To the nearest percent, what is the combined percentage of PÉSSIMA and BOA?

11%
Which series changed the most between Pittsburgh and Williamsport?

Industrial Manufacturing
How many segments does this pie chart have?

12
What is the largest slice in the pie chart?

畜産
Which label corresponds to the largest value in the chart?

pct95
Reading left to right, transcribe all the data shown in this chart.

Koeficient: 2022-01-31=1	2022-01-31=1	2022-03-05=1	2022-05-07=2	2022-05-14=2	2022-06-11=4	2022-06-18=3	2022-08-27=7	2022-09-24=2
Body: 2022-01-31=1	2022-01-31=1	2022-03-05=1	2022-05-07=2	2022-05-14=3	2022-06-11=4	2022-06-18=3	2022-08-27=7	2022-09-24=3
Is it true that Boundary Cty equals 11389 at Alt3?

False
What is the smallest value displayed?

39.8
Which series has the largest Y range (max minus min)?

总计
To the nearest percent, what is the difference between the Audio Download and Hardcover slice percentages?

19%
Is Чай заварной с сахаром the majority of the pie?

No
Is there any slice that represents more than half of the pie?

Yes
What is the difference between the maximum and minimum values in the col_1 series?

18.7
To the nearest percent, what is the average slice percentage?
════════════════
**課題**
行の先頭から「What is the difference between the maximum」を含む行までを、両端の行も含めて一字一句違えずに書き写しなさい。

**解答**
To the nearest percent, what is the combined percentage of PÉSSIMA and BOA?

11%
Which series changed the most between Pittsburgh and Williamsport?

Industrial Manufacturing
How many segments does this pie chart have?

12
What is the largest slice in the pie chart?

畜産
Which label corresponds to the largest value in the chart?

pct95
Reading left to right, transcribe all the data shown in this chart.

Koeficient: 2022-01-31=1	2022-01-31=1	2022-03-05=1	2022-05-07=2	2022-05-14=2	2022-06-11=4	2022-06-18=3	2022-08-27=7	2022-09-24=2
Body: 2022-01-31=1	2022-01-31=1	2022-03-05=1	2022-05-07=2	2022-05-14=3	2022-06-11=4	2022-06-18=3	2022-08-27=7	2022-09-24=3
Is it true that Boundary Cty equals 11389 at Alt3?

False
What is the smallest value displayed?

39.8
Which series has the largest Y range (max minus min)?

总计
To the nearest percent, what is the difference between the Audio Download and Hardcover slice percentages?

19%
Is Чай заварной с сахаром the majority of the pie?

No
Is there any slice that represents more than half of the pie?

Yes
What is the difference between the maximum and minimum values in the col_1 series?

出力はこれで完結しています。